Il candeliere a sette fiamme

Serie Carlo de Vincenzi

# 6

 

Sellerio, 2005

 

Oltre la presa tipica dell’intrigo poliziesco, questo romanzo del padre nobile del giallo italiano può attrarre anche per un curioso interesse storico. Può servire da esempio per illustrare la politica del fascismo verso la narrativa criminale; politica che imponeva per i protagonisti negativi nomi stranieri e ambienti bizzarri e inusuali. De Angelis, il quale nel 1944 fu ucciso dall’aggressione violenta di un fascista, scrisse i suoi romanzi nel Ventennio e, senza in nulla essere un entusiasta – anzi, dal commissario De Vincenzi, il detective da lui creato, irradia un pessimismo poco conforme – non sfugge alle regole.
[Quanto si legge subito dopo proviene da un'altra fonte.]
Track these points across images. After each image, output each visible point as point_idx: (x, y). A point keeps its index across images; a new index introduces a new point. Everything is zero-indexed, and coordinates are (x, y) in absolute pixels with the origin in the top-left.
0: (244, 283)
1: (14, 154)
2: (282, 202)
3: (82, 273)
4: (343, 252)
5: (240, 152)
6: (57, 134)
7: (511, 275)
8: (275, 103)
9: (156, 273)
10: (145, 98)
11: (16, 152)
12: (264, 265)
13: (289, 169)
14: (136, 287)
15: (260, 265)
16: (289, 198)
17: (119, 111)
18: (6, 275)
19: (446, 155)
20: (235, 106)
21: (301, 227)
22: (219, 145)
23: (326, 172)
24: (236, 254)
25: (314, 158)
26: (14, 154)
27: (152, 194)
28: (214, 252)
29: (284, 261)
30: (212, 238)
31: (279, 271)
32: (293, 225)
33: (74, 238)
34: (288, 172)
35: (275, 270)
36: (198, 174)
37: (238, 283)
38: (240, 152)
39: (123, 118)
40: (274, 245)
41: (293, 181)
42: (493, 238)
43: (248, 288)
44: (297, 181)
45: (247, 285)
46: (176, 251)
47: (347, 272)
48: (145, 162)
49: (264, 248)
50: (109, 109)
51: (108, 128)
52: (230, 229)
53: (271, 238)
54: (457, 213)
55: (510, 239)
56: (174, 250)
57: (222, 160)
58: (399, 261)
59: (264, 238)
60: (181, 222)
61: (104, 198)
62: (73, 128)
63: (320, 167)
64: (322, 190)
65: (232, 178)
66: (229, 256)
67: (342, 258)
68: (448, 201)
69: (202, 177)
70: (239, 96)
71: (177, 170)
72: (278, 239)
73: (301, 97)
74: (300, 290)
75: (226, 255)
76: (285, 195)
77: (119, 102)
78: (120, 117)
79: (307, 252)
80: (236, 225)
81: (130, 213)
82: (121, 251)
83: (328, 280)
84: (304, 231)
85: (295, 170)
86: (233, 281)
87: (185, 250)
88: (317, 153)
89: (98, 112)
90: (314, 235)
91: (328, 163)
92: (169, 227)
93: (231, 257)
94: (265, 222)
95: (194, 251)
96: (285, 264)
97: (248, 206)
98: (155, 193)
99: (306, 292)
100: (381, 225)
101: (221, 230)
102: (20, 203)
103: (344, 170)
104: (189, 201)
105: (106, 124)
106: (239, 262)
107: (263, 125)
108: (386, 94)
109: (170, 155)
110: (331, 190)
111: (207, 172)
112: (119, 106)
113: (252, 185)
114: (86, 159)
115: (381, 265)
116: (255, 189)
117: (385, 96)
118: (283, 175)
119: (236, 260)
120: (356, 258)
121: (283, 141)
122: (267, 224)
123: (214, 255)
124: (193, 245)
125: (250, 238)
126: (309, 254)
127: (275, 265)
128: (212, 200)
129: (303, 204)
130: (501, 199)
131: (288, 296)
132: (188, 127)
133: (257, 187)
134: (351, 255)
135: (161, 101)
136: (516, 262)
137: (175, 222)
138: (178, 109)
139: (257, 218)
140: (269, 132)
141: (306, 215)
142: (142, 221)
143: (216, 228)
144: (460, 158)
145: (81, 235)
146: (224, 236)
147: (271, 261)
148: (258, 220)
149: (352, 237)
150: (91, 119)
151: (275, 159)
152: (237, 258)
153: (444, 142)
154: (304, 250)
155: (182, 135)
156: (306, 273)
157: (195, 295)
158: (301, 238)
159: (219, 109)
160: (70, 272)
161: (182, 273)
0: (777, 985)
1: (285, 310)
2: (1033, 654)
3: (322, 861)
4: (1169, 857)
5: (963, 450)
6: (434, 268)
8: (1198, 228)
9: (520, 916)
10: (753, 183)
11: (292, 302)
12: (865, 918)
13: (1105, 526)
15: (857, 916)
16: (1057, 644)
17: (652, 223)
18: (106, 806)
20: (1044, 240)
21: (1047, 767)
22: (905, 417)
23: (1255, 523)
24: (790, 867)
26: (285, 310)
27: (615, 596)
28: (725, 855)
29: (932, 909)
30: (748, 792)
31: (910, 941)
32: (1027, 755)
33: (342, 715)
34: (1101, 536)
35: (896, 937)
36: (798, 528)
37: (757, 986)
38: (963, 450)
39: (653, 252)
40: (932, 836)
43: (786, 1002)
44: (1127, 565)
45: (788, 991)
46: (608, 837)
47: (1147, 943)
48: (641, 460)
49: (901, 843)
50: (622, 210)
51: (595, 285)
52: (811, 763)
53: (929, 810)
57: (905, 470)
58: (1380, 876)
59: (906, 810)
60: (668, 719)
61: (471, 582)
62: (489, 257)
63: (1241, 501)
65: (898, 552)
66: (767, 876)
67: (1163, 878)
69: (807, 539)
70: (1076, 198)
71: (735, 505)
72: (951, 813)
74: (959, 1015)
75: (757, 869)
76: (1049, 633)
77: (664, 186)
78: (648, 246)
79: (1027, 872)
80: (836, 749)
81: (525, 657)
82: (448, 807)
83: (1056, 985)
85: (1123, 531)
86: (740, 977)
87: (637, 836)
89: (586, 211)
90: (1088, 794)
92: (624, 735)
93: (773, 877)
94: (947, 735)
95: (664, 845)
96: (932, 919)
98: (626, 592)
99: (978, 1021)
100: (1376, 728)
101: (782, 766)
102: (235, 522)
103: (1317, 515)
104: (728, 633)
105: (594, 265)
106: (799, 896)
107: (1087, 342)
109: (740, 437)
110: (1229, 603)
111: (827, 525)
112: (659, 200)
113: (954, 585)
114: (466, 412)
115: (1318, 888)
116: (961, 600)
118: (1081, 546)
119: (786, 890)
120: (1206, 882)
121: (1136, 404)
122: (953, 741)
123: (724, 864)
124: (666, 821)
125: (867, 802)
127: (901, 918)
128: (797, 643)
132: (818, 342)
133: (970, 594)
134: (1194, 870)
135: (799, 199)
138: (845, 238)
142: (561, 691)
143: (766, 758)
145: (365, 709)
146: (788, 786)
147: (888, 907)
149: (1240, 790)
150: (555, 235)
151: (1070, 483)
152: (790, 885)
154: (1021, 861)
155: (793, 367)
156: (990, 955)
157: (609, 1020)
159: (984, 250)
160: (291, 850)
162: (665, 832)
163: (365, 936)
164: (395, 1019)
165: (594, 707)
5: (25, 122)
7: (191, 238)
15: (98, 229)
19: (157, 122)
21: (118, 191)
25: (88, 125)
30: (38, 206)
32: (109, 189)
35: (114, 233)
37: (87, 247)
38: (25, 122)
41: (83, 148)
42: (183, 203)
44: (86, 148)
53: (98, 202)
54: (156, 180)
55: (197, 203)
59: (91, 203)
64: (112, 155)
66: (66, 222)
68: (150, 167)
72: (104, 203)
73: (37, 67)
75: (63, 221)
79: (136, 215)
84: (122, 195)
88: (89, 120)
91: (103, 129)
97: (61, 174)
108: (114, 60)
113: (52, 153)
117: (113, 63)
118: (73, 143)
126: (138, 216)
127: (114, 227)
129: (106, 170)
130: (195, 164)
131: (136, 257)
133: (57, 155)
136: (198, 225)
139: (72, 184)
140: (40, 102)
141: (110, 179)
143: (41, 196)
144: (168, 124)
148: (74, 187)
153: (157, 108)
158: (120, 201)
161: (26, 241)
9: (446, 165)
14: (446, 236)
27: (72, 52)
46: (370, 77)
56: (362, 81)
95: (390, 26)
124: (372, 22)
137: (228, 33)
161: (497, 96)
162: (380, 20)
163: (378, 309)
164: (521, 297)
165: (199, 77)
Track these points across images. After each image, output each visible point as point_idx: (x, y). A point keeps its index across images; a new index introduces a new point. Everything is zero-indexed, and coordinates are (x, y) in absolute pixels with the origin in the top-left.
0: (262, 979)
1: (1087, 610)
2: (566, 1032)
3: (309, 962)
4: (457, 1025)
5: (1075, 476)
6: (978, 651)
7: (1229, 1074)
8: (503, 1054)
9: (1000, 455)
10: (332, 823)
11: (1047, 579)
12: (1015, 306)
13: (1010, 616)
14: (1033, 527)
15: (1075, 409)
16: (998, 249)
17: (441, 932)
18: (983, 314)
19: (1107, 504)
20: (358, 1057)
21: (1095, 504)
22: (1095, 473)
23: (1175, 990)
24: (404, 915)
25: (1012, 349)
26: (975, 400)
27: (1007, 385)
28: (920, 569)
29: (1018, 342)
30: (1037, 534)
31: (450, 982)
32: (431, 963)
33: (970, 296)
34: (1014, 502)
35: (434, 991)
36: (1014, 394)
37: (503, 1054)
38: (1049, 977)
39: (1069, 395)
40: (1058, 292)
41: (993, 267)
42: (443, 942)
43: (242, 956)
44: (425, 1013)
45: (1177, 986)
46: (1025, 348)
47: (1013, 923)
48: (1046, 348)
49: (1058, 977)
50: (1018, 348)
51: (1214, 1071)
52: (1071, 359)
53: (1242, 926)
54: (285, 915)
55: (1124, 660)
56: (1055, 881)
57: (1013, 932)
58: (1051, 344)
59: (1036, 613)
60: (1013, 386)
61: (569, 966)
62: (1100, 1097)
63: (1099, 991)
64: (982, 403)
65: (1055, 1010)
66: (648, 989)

Così Il candeliere a sette fiamme inizia con la scoperta di un cadavere di incerta nazionalità, sventrato in uno squallido alberguccio di Milano, ma porta il commissario De Vincenzi ad attraversare il Mediterraneo nel seguito dell’inchiesta, che rapidamente volge in un’avventura di spionaggio implicante l’appena nata questione palestinese, con sprazzi tenebrosi e quasi gotici (come già il titolo fa presagire). Naturalmente, tranne De Vincenzi e il suo aiutante, i personaggi sono appunto tutti stranieri e assai bizzarri: un uomo ragno, un tipetto di inglesina, tedeschi-arabi, e una organizzazione di ebrei. E – seconda curiosità storica e non meno importante – gli ebrei, se pur descritti fisicamente un paio di volte secondo lo stereotipo all’epoca imperante, al contrario di questo, moralmente sono gli eroi positivi, e De Vincenzi sta visibilmente (e malinconicamente) dalla loro parte. A riprova di quanto diceva Chesterton, che il romanzo poliziesco «si basa sul fatto che la moralità è il più oscuro e ardito dei complotti».